## TÂCHES À RÉALISER
a. Citez à l'identique, dans l'article sur la loi contre la fast fashion, tout ce qui va de "Il y a un an" jusqu'à "Shein et Temu ?".
b. D'après l'article sur la loi contre la fast fashion, à quelle date doit se tenir le vote de la proposition de loi au Sénat ?

## TEXTE FOURNI
Hortense de Montalivet
3 juin 2025
3 juin 2025
Temps de lecture : 10 min

Une loi pour (enfin) réguler la fast fashion à l’Assemblée en 2024 qui devient une loi pour (d’abord) réguler l’ultra fast fashion au Sénat en 2025… Comment en est-on arrivé là? Après une journée de débats au Palais du Luxembourg, le vote d’une proposition de loi pour limiter l’impact environnemental de l’industrie textile aura lieu le 10 juin. Un texte “détricoté” fustigent certains, un texte “ambitieux” défendent d’autres. Comment est-on passé de frapper large contre les marques de fast fashion comme Zara, H&M ou Primark à cibler Shein et Temu en priorité ? Si vous n’avez pas suivi, CM-CM.fr vous fait le récap’.

“Il y a mode express et mode ultra express”, a souligné la sénatrice rapporteure du texte, Sylvie Valente Le Hir (apparentée LR), lundi 2 juin lors d’une conférence de presse précédant les débats au Sénat. En parallèle, le même jour, en déplacement dans le Rhône, la ministre de la Transition écologique, Agnès Pannier-Runacher, a évoqué une “loi contre l’ultra fast fashion pour stopper un mouvement incontrôlable”, “dangereux pour l'environnement, dangereux pour l'économie et parfois dangereux pour la santé”.

Il y a un an pourtant, c’est bien un texte contre la loi anti fast fashion qui avait été envoyé de l’Assemblée nationale au Sénat, après avoir été voté à l’unanimité. Portée par la députée Horizons Anne-Cécile Violland, soutenue par son collègue républicain Antoine Vermorel-Marques (qui s’était illustré sur TikTok avec un haul Shein parodique), cette proposition de loi se vantait de viser large. Et de taper fort.

Comment est-on passé d’une loi anti-fast fashion parlementaire, largement coercitive envers toutes les enseignes de mode dite express… À une loi visant en priorité les géants chinois tels que Shein et Temu ?

## Entrées enregistrées
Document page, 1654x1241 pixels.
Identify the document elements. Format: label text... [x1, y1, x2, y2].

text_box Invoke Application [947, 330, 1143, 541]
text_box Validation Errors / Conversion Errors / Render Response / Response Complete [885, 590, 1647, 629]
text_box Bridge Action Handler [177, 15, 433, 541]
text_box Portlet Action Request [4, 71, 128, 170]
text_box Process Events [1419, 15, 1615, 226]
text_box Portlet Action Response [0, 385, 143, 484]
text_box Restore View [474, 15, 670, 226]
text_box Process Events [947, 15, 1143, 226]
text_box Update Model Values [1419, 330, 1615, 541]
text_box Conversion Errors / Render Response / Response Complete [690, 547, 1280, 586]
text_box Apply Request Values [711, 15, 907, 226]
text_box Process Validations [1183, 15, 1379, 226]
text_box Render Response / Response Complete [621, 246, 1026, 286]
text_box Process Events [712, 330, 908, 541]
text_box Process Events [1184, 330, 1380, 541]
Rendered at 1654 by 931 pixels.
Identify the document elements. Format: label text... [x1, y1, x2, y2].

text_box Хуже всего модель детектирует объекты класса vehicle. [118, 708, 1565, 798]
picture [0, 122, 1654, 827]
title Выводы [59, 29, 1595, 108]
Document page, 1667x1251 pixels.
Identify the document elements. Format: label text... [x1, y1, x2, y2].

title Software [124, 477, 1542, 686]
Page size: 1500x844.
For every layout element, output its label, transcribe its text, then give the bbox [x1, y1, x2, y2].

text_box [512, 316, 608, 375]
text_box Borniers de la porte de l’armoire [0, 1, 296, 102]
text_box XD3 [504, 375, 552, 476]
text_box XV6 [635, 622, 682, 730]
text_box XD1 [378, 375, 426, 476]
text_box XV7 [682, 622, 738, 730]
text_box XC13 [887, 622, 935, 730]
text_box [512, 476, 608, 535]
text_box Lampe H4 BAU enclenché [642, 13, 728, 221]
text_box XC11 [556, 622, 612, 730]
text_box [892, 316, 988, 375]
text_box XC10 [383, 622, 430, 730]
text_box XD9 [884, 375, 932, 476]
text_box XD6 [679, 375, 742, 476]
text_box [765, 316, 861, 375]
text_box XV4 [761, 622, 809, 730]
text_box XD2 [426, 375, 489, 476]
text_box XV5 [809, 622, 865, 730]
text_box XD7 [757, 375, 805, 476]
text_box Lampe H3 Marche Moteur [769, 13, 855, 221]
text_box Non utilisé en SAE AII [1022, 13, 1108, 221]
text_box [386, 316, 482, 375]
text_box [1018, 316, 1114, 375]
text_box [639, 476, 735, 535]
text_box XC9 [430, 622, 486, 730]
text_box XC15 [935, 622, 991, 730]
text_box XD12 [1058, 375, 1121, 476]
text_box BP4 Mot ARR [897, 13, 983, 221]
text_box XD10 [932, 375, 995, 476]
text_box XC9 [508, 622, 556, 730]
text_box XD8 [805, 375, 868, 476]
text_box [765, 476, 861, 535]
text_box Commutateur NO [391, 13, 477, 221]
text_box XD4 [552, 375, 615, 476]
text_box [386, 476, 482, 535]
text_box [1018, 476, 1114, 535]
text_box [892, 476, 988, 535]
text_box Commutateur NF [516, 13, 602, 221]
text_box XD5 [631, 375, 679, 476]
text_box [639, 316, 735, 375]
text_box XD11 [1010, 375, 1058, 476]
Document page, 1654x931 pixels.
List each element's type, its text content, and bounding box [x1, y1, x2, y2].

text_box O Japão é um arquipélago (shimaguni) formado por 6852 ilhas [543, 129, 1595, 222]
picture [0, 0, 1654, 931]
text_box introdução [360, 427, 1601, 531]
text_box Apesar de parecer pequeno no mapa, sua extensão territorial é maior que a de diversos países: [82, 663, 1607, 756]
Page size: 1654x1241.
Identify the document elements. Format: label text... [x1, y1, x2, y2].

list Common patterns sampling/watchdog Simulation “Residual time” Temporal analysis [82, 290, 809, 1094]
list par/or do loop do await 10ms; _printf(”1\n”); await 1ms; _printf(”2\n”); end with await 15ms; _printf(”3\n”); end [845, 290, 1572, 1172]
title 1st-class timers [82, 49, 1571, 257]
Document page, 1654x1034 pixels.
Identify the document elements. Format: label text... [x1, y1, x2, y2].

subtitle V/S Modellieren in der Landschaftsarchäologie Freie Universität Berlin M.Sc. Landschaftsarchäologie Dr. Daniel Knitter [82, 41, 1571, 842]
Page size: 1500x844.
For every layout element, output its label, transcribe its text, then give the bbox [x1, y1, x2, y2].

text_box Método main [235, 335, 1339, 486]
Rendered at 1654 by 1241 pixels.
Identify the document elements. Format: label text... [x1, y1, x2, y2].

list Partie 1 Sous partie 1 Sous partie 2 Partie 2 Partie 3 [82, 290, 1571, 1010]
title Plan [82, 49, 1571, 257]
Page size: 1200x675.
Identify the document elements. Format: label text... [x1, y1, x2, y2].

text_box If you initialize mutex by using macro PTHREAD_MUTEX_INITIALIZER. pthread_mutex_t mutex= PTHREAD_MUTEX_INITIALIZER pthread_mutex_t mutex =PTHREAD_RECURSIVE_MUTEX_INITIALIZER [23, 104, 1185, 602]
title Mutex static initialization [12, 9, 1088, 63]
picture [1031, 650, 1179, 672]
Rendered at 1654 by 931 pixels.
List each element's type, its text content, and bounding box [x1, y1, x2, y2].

## RÉPONSES
a.
Il y a un an pourtant, c’est bien un texte contre la loi anti fast fashion qui avait été envoyé de l’Assemblée nationale au Sénat, après avoir été voté à l’unanimité. Portée par la députée Horizons Anne-Cécile Violland, soutenue par son collègue républicain Antoine Vermorel-Marques (qui s’était illustré sur TikTok avec un haul Shein parodique), cette proposition de loi se vantait de viser large. Et de taper fort.

Comment est-on passé d’une loi anti-fast fashion parlementaire, largement coercitive envers toutes les enseignes de mode dite express… À une loi visant en priorité les géants chinois tels que Shein et Temu ?

b. Le vote doit avoir lieu le 10 juin.